• What the task asks:
Give every line below again, exactly as it appears.

• Working data:
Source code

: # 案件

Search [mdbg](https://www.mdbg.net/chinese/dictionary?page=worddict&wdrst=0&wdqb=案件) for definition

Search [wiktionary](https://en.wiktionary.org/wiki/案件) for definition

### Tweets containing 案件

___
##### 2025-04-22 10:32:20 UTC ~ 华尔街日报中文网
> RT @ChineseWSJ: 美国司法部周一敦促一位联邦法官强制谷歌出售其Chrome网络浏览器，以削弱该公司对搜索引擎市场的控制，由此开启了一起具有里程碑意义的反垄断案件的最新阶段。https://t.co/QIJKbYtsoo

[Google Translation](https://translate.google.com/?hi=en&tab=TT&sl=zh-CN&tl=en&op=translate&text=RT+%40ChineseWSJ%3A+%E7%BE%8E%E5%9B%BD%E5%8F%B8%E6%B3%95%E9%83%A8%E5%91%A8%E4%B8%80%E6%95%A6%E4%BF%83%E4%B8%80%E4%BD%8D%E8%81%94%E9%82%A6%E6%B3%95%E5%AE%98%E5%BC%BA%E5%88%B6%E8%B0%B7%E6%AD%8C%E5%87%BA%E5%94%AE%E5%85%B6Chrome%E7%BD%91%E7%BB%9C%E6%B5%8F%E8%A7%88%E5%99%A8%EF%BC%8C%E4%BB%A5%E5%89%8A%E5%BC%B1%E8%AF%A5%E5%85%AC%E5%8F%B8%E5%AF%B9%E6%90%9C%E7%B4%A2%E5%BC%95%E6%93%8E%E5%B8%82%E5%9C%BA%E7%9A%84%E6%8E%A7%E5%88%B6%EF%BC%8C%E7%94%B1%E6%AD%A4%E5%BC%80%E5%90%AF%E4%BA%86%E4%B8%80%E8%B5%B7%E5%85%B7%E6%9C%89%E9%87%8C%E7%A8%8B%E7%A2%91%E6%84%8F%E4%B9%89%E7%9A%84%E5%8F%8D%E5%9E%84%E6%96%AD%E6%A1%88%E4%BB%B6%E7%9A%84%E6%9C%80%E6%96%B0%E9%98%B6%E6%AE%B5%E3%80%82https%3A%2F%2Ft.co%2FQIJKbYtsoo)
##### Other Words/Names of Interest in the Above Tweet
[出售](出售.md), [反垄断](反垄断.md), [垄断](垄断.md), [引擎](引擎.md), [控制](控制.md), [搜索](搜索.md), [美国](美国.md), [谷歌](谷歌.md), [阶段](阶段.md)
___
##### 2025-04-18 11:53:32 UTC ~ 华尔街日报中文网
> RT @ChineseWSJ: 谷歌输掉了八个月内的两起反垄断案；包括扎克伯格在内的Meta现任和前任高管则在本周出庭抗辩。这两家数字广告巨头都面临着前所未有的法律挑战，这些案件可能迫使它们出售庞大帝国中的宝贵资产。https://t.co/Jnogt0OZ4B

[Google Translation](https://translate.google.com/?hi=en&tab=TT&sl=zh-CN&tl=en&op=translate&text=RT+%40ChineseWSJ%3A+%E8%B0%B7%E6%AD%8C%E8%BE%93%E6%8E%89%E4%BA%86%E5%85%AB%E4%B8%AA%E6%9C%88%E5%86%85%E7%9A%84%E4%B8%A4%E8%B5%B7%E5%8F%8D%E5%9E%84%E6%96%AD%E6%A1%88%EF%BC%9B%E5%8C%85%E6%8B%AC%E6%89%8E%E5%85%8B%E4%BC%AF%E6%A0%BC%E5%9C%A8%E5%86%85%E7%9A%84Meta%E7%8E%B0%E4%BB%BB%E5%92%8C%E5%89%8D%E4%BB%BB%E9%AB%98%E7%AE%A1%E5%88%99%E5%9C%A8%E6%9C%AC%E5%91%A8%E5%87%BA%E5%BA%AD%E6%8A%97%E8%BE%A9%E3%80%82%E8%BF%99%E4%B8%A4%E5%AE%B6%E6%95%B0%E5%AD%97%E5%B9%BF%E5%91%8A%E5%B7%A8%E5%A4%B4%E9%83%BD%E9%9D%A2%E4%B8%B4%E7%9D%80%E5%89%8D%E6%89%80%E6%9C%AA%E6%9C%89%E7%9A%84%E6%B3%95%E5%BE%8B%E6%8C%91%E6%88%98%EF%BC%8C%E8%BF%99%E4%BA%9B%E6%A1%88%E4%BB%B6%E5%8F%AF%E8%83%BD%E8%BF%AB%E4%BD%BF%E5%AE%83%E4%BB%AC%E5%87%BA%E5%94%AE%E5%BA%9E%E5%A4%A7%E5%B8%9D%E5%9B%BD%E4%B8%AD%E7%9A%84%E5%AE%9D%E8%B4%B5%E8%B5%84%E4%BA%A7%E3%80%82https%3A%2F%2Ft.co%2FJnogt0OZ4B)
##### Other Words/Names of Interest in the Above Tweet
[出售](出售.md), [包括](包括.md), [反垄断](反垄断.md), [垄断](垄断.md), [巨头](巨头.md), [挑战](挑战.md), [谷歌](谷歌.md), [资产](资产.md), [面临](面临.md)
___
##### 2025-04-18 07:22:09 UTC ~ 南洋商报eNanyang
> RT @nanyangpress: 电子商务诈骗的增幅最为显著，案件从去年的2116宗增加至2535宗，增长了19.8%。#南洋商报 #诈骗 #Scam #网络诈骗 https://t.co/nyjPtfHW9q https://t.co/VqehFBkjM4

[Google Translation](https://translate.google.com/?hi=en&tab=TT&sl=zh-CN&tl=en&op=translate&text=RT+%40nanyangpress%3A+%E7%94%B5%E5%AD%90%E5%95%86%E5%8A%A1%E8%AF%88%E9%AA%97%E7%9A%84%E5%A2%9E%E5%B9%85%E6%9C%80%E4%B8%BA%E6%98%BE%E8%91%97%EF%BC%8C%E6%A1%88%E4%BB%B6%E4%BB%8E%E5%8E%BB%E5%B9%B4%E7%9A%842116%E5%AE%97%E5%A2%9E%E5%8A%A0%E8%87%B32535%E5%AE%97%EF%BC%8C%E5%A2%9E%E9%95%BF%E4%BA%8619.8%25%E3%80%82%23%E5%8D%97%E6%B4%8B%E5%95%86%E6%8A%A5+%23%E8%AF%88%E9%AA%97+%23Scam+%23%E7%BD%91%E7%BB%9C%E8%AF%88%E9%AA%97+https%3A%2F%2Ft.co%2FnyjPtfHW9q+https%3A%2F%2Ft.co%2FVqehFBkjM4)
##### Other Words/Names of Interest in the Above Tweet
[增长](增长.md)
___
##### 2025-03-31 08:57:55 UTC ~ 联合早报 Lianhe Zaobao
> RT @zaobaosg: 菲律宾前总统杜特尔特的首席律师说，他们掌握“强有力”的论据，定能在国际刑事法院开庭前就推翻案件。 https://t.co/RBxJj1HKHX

• Written answer:
Source code

: # 案件

Search [mdbg](https://www.mdbg.net/chinese/dictionary?page=worddict&wdrst=0&wdqb=案件) for definition

Search [wiktionary](https://en.wiktionary.org/wiki/案件) for definition

### Tweets containing 案件

___
##### 2025-04-22 10:32:20 UTC ~ 华尔街日报中文网
> RT @ChineseWSJ: 美国司法部周一敦促一位联邦法官强制谷歌出售其Chrome网络浏览器，以削弱该公司对搜索引擎市场的控制，由此开启了一起具有里程碑意义的反垄断案件的最新阶段。https://t.co/QIJKbYtsoo

[Google Translation](https://translate.google.com/?hi=en&tab=TT&sl=zh-CN&tl=en&op=translate&text=RT+%40ChineseWSJ%3A+%E7%BE%8E%E5%9B%BD%E5%8F%B8%E6%B3%95%E9%83%A8%E5%91%A8%E4%B8%80%E6%95%A6%E4%BF%83%E4%B8%80%E4%BD%8D%E8%81%94%E9%82%A6%E6%B3%95%E5%AE%98%E5%BC%BA%E5%88%B6%E8%B0%B7%E6%AD%8C%E5%87%BA%E5%94%AE%E5%85%B6Chrome%E7%BD%91%E7%BB%9C%E6%B5%8F%E8%A7%88%E5%99%A8%EF%BC%8C%E4%BB%A5%E5%89%8A%E5%BC%B1%E8%AF%A5%E5%85%AC%E5%8F%B8%E5%AF%B9%E6%90%9C%E7%B4%A2%E5%BC%95%E6%93%8E%E5%B8%82%E5%9C%BA%E7%9A%84%E6%8E%A7%E5%88%B6%EF%BC%8C%E7%94%B1%E6%AD%A4%E5%BC%80%E5%90%AF%E4%BA%86%E4%B8%80%E8%B5%B7%E5%85%B7%E6%9C%89%E9%87%8C%E7%A8%8B%E7%A2%91%E6%84%8F%E4%B9%89%E7%9A%84%E5%8F%8D%E5%9E%84%E6%96%AD%E6%A1%88%E4%BB%B6%E7%9A%84%E6%9C%80%E6%96%B0%E9%98%B6%E6%AE%B5%E3%80%82https%3A%2F%2Ft.co%2FQIJKbYtsoo)
##### Other Words/Names of Interest in the Above Tweet
[出售](出售.md), [反垄断](反垄断.md), [垄断](垄断.md), [引擎](引擎.md), [控制](控制.md), [搜索](搜索.md), [美国](美国.md), [谷歌](谷歌.md), [阶段](阶段.md)
___
##### 2025-04-18 11:53:32 UTC ~ 华尔街日报中文网
> RT @ChineseWSJ: 谷歌输掉了八个月内的两起反垄断案；包括扎克伯格在内的Meta现任和前任高管则在本周出庭抗辩。这两家数字广告巨头都面临着前所未有的法律挑战，这些案件可能迫使它们出售庞大帝国中的宝贵资产。https://t.co/Jnogt0OZ4B

[Google Translation](https://translate.google.com/?hi=en&tab=TT&sl=zh-CN&tl=en&op=translate&text=RT+%40ChineseWSJ%3A+%E8%B0%B7%E6%AD%8C%E8%BE%93%E6%8E%89%E4%BA%86%E5%85%AB%E4%B8%AA%E6%9C%88%E5%86%85%E7%9A%84%E4%B8%A4%E8%B5%B7%E5%8F%8D%E5%9E%84%E6%96%AD%E6%A1%88%EF%BC%9B%E5%8C%85%E6%8B%AC%E6%89%8E%E5%85%8B%E4%BC%AF%E6%A0%BC%E5%9C%A8%E5%86%85%E7%9A%84Meta%E7%8E%B0%E4%BB%BB%E5%92%8C%E5%89%8D%E4%BB%BB%E9%AB%98%E7%AE%A1%E5%88%99%E5%9C%A8%E6%9C%AC%E5%91%A8%E5%87%BA%E5%BA%AD%E6%8A%97%E8%BE%A9%E3%80%82%E8%BF%99%E4%B8%A4%E5%AE%B6%E6%95%B0%E5%AD%97%E5%B9%BF%E5%91%8A%E5%B7%A8%E5%A4%B4%E9%83%BD%E9%9D%A2%E4%B8%B4%E7%9D%80%E5%89%8D%E6%89%80%E6%9C%AA%E6%9C%89%E7%9A%84%E6%B3%95%E5%BE%8B%E6%8C%91%E6%88%98%EF%BC%8C%E8%BF%99%E4%BA%9B%E6%A1%88%E4%BB%B6%E5%8F%AF%E8%83%BD%E8%BF%AB%E4%BD%BF%E5%AE%83%E4%BB%AC%E5%87%BA%E5%94%AE%E5%BA%9E%E5%A4%A7%E5%B8%9D%E5%9B%BD%E4%B8%AD%E7%9A%84%E5%AE%9D%E8%B4%B5%E8%B5%84%E4%BA%A7%E3%80%82https%3A%2F%2Ft.co%2FJnogt0OZ4B)
##### Other Words/Names of Interest in the Above Tweet
[出售](出售.md), [包括](包括.md), [反垄断](反垄断.md), [垄断](垄断.md), [巨头](巨头.md), [挑战](挑战.md), [谷歌](谷歌.md), [资产](资产.md), [面临](面临.md)
___
##### 2025-04-18 07:22:09 UTC ~ 南洋商报eNanyang
> RT @nanyangpress: 电子商务诈骗的增幅最为显著，案件从去年的2116宗增加至2535宗，增长了19.8%。#南洋商报 #诈骗 #Scam #网络诈骗 https://t.co/nyjPtfHW9q https://t.co/VqehFBkjM4

[Google Translation](https://translate.google.com/?hi=en&tab=TT&sl=zh-CN&tl=en&op=translate&text=RT+%40nanyangpress%3A+%E7%94%B5%E5%AD%90%E5%95%86%E5%8A%A1%E8%AF%88%E9%AA%97%E7%9A%84%E5%A2%9E%E5%B9%85%E6%9C%80%E4%B8%BA%E6%98%BE%E8%91%97%EF%BC%8C%E6%A1%88%E4%BB%B6%E4%BB%8E%E5%8E%BB%E5%B9%B4%E7%9A%842116%E5%AE%97%E5%A2%9E%E5%8A%A0%E8%87%B32535%E5%AE%97%EF%BC%8C%E5%A2%9E%E9%95%BF%E4%BA%8619.8%25%E3%80%82%23%E5%8D%97%E6%B4%8B%E5%95%86%E6%8A%A5+%23%E8%AF%88%E9%AA%97+%23Scam+%23%E7%BD%91%E7%BB%9C%E8%AF%88%E9%AA%97+https%3A%2F%2Ft.co%2FnyjPtfHW9q+https%3A%2F%2Ft.co%2FVqehFBkjM4)
##### Other Words/Names of Interest in the Above Tweet
[增长](增长.md)
___
##### 2025-03-31 08:57:55 UTC ~ 联合早报 Lianhe Zaobao
> RT @zaobaosg: 菲律宾前总统杜特尔特的首席律师说，他们掌握“强有力”的论据，定能在国际刑事法院开庭前就推翻案件。 https://t.co/RBxJj1HKHX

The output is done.